# Action item:
Gather each line of the entries below that includes "from".
|---|
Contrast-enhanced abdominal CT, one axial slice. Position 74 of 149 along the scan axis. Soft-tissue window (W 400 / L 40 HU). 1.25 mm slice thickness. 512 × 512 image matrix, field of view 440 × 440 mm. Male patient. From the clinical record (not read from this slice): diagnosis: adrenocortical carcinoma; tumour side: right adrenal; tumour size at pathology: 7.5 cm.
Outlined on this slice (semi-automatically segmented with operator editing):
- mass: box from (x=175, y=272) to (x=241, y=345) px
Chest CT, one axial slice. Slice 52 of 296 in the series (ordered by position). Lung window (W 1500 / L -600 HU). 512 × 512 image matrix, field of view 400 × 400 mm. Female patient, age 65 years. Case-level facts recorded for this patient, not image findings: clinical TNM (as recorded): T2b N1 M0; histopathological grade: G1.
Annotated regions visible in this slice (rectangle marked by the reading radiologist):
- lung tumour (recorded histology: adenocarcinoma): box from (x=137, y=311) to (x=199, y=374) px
|---|
# Output of the task:
Contrast-enhanced abdominal CT, one axial slice. Position 74 of 149 along the scan axis. Soft-tissue window (W 400 / L 40 HU). 1.25 mm slice thickness. 512 × 512 image matrix, field of view 440 × 440 mm. Male patient. From the clinical record (not read from this slice): diagnosis: adrenocortical carcinoma; tumour side: right adrenal; tumour size at pathology: 7.5 cm.
- mass: box from (x=175, y=272) to (x=241, y=345) px
- lung tumour (recorded histology: adenocarcinoma): box from (x=137, y=311) to (x=199, y=374) px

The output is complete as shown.